A Professional with versatile skills and proficiency in android, data science methodologies and machine learning algorithms. Strong planner and problem solver who readily adapts to change, works independently and exceeds expectations. Able to juggle multiple priorities and meet tight deadlines without compromising quality.
o Provided insights to the stakeholders about the performance of the application by analyzing the number of likes, dislikes and shares to meet the customer expectations.
o Maximized the customer engagement from 35% to 40% in mobile application by analyzing the 360-degree view of user experience.
o Improvised the customer experience by hyper-personalization of the web applications based on demographics, past activities and interactions with specific brands.
o Worked with development of credit risk models to help the organisation to decide whether or not to give loans for the borrowers.

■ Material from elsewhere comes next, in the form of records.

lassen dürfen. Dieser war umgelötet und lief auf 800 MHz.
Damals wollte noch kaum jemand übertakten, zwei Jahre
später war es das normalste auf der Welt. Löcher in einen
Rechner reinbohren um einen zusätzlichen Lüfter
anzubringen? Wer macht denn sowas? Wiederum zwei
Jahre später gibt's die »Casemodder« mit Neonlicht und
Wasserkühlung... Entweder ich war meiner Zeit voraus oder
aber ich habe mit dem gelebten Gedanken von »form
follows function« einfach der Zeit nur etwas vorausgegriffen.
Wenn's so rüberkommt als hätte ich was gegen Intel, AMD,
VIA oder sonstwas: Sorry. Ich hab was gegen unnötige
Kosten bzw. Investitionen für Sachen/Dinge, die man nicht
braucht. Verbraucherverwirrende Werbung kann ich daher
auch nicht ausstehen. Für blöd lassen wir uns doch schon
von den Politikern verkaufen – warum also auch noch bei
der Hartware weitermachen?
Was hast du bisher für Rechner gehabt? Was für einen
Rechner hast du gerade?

o Optimized the contents used in the websites to make it more compelling and engaging by analyzing the click-through rates.
o Performed sentiment analysis on the stakeholders applications by analyzing the socially sourced data like Twitter.

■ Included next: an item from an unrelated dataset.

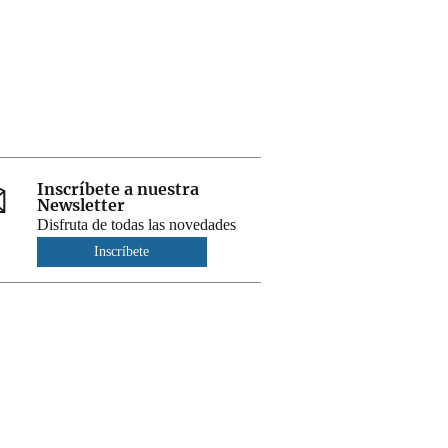
Inscríbete a nuestra
Newsletter
Disfruta de todas las novedades
Inscríbete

o Experience in migrating the standalone applications to container stack using Docker.
o Built a data warehouse to provide business intelligence by extracting data from various sources (Twitter, Kaggle, Statista) about trends and impacts of machine learning and data science across the nations by deploying an OLAP cube using SSAS to visualize the results in Tableau.
o Built a Hadoop framework for testing the performance of different database like MongoDB, HBase.
o Performed Market Basket Analysis using Apriori Algorithm for effective cross-selling.
o Created an infographic to visualize the insights about a non-profit organization specialized in project funding for school students.
o Built an RNN with LSTM to generate text sequences of the famous authors,so that the works of the renowned authors can be recreated using R programming.
The research project aims to implement the face recognition as the preventive measure against man-in-the-middle attack. A qualitative research technique called transfer learning is used for face recognition along with the liveness detection of eyes to detect whether the person standing before the camera is real, thereby confronting the print attack in face recognition which enhances the security and customer trust in mobile banking.
Apart from being a analytics professional, I enjoy most of my time writing blogs and collecting coins.
Meanwhile, I love to create soulful music when I get free-time, I follow a number of sci-fi and horror genre web-series and I spend a large amount of my free time exploring the latest technology advancements in the analytics world.